Conservation in Thakurdwara bufferzone, Bardia National Park

Conservation in Thakurdwara bufferzone, Bardia National Park
Conservation in Thakurdwara bufferzone, Bardia National Park

October 2008; An electric fencing scheme funded by the Western Terai Landscape Complex Project (WTLCP) in the Bardia National Park (BNP) buffer zone seeks to balance conservation of wildlife and biodiversity while providing livelihood support for poor communities living in the periphery of forests.

This ten kilometers long electric fencing has been constructed to keep out rampaging wild elephants from invading villages and farmland of locals living in the BNP buffer zone. The fence construction began in June 2007 and was completed in three months at a total cost Rs.107,500. The project was undertaken by the BNP office, and the local communities participate in the upkeep of the electric fencing through a buffer zone management committee consisting of 15 sub-committees.

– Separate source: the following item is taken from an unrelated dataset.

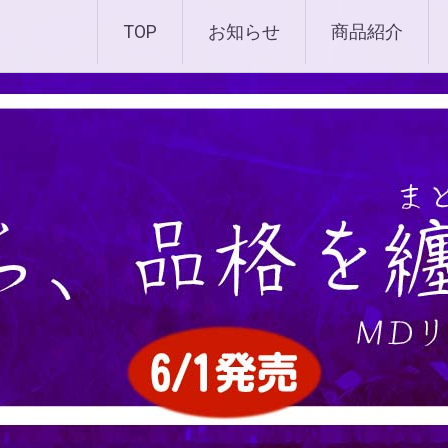
化粧品 |エムディ化粧品 
TOP
お知らせ
商品紹介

Ram Antar Tharu, chairperson of the Surya Patuwa management sub-committee says, 'earlier elephants caused massive damages each year to crops and houses in the village. But now it has been controlled with the help of WTLCP.' The challenge still lies due to irregular supply of electricity that makes the electric fence useless at night when it is needed the most to chase-off hungry elephants.'

'The population of wild elephants has dramatically increased in the last few years,' said Shyam Kumar Sah, assistant Warden of the BNP. In 1992, about ten wild elephants were present in and around the BNP. In the last count in 2006, there were about 80 wild elephants.

During the time when there was no electricity supply and the fencing didn't work, the villagers chased off animals by using firecrackers, drums and screaming, often putting their lives at risk. However with the support of WTLCP, a machan (watch tower) was constructed and the villagers take turns to guard the village. Additionally, WTLCP has facilitated the creation of a wildlife relief fund that aims to provide some compensation for those whose property or persons are affected by wild animal attacks.

Besides the fencing scheme designed to protect human farmland and settlements from wild animals, WTLCP also runs other activities to enhance livelihood opportunities for the locals. This includes the plantation of mentha and lemon grass (plants not consumed by the elephants) which are used to produce essential oils . The Project assists locals involved in such production with efforts to market their products.

The WTLCP project is a multi donor programme funded by the UNDP Global Environment Facility/ Small Grants Programme, SNV, Li-Bird, World Wildlife Fund, Biodiversity International and the Nepal Agricultural Research Council.